Gerakannya menggila, menumbuk spot yang tepat hingga wanitanya berteriak nyaring.

"M--Mas!" Raisya menggeleng, sudah tidak sanggup, satu desakan muncul hendak keluar. Tubuh suaminya yang membungkuk langsung dipeluknya erat, kuku-kuku wanita itu menancap tanpa sadar di punggung Syamsul, menafsirkan rasa luar biasa yang diterimanya. Badannya menggegar, sesuatu hangat mengaliri kewanitaannya, memperlancar gerakan sang suami yang masih bersarang di dalam.

Syamsul mencengkeram pinggang istrinya, sebentar lagi, sebentar lagi maka kepuasannya terealisasi. Satu tancapan yang dalam membuatnya bergetar, mata indah pria itu memejam rapat, menikmati sisa ejakulasi yang begitu dirindui. Ia hirup dalam-dalam aroma istrinya, memabukkan.

Pria dewasa itu tumbang, menetralkan degup jantung serta napasnya yang memburu. Ia menyingkir ke samping, membiarkan istrinya meraup udara secara bebas. Satu kecupan diberikan Syamsul pada kening Raisya.

Mereka membenarkan letak tidur hingga gerakan Syamsul tertahan, karet yang melekat di kejantanannya sudah mengembung, penuh cairan. Ia bangkit perlahan, merampas celananya dan berjalan gontai ke kamar mandi.

Rasanya kalau membersihkan diri sekarang ia masih belum puas. Maka dari itu Syamsul cuma membuang lateks bekas percintaannya tadi dan mencuci tangan. Ia lupa beli berapa alat kontrasepsi itu, seingatnya dua atau tiga. Cukuplah sepanjang malam ini.

Baru keluar dari kamar mandi pandangannya langsung tertuju ke sang istri yang telah membalut tubuh polos nan seksinya dengan kemeja Syamsul, jelas kebesaran di tubuh kecil itu namun di titik tersebut sang pria merasa bergairah lagi.

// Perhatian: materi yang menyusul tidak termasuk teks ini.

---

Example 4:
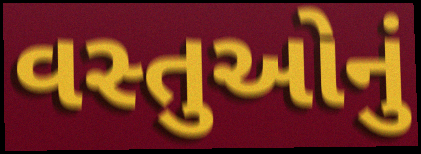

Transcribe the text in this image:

વસ્તુઓનું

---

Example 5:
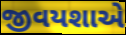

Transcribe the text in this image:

જીવયશાએ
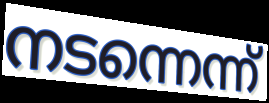
നടന്നെന്ന്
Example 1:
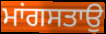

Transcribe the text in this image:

ਮਾਂਗਸਤਾਉ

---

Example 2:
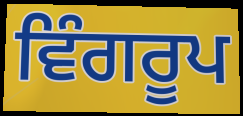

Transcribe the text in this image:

ਵਿੰਗਰੂਪ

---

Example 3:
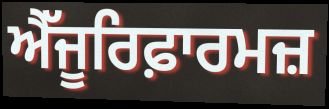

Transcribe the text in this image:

ਐੱਜੂਰਿਫ਼ਾਰਮਜ਼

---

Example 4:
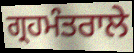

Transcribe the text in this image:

ਗ੍ਰਹਮੰਤਰਾਲੇ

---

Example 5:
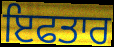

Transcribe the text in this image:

ਇਫਤਾਰ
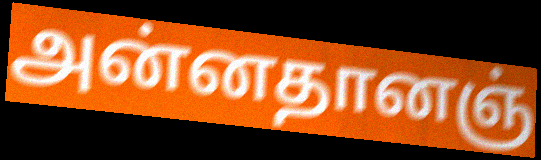
அன்னதானஞ்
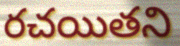
రచయితని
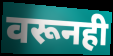
वरूनही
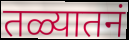
तळ्यातनं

"Aku pikir Mas mandi." Ia mengerutkan kening.

"Can we do it again?" Syamsul mendekat terburu, ia ciumi wajah Raisya, berhenti di bibir, miliknya menekan lembut dan konstan, hanya seperti sentuhan pelan, tidak mengikut cumbuan.

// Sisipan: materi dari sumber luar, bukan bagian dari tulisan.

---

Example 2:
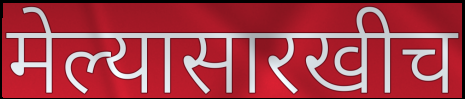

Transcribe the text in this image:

मेल्यासारखीच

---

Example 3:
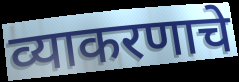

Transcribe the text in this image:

व्याकरणाचे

"Besok kamu kerja, Mas." Meski menasehati begitu, tapi lengan istrinya sudah mengalung, mengikis jarak mereka. Hidungnya digesek perlahan ke milik sang suami, dengan maksud menggoda.

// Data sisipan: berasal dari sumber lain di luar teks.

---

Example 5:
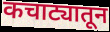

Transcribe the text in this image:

कचाट्यातून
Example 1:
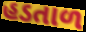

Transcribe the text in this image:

હડતાળ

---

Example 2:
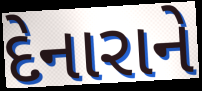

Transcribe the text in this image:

દેનારાને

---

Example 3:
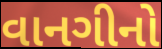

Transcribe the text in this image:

વાનગીનો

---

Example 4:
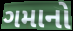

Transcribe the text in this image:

ગમાનો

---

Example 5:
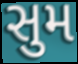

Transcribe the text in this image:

સુમ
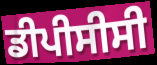
ਡੀਪੀਸੀਸੀ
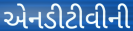
એનડીટીવીની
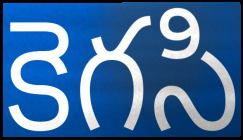
కెగసి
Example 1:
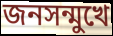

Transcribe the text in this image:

জনসন্মুখে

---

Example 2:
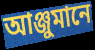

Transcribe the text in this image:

আঞ্জুমানে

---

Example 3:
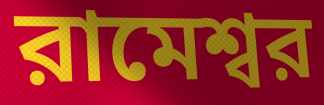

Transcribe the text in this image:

রামেশ্বর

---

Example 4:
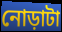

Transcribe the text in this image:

"You said that but you teasing me like this, huh?" Salah satu tangan Syamsul mengangkat paha kiri istrinya, menahan di daerah pinggang. Seingatnya sang istri tidak memakai pakaian dalam di balik kemeja yang ia kenakan ini. Dengan senyum penuh maksud, tangannya yang lain menurunkan celananya sendiri. Panggilan berahi itu sudah menampakkan diri, siap berperang lagi.

"Mas?!" Raisya tersentak, kewanitaannya terasa penuh kembali, bersamaan kakinya yang lain ikut diangkat. Kedua tangannya langsung mengalung erat, takut terjatuh.

Posisinya kini macam digendong oleh suaminya, namun yang jelas ganjal adalah kedua kelamin mereka telah bersatu.

"I just realize about another position in sex activity." Syamsul mencium bibir istrinya selagi berjalan lambat mendekati dinding kamar. Di sana Raisya ia sandarkan.

Syamsul melepas tautan bibir mereka, ia merutuk. "Aku lupa kontrasepsinya!"

Raisya mengerutkan alis, baru saja ingin menjawab, tubuhnya dilempar halus ke ranjang samping mereka. Pria itu mendekati celana kerjanya dan merogoh satu benda yang sama seperti sebelum kegiatan mereka bermula.

"It feels so weird, tapi ini demi keamanan." Dirinya sudah siap, Syamsul meraih kaki Raisya yang masih termenung di tempat bersama kedua tangannya menyangga tubuh hampir berbaring.

Satu sentakan kembali diterima. Raisya berguncang lagi kala tempo suaminya terasa. Ia mendongak, dadanya sampai bergerak ke kanan-kiri tak beraturan hanya karena gerakan Syamsul.

Benar-benar suaminya ini. Tidak mau ia hamil tapi semangat menghamili.

Raisya tidak tahu bagaimana menyalurkan rasa nikmat yang menderanya, ia menarik kain kemeja Syamsul yang melekat di tubuhnya, kemudian ia gigit mengikut wajah memerahnya menatapi sang suami.

"Rai, don't use that face!" Syamsul menyentak, kemudian kepalanya mendekat, mencium ganas bibir istrinya. Raisya, ia hanya mampu menerima tanpa melakukan perlawanan. Tubuhnya dijajah dan parahnya wanita itu tidak berniat menolak.

Ia sudah tidak punya apapun lagi, segala hal dalam dirinya, milik Syamsul seorang.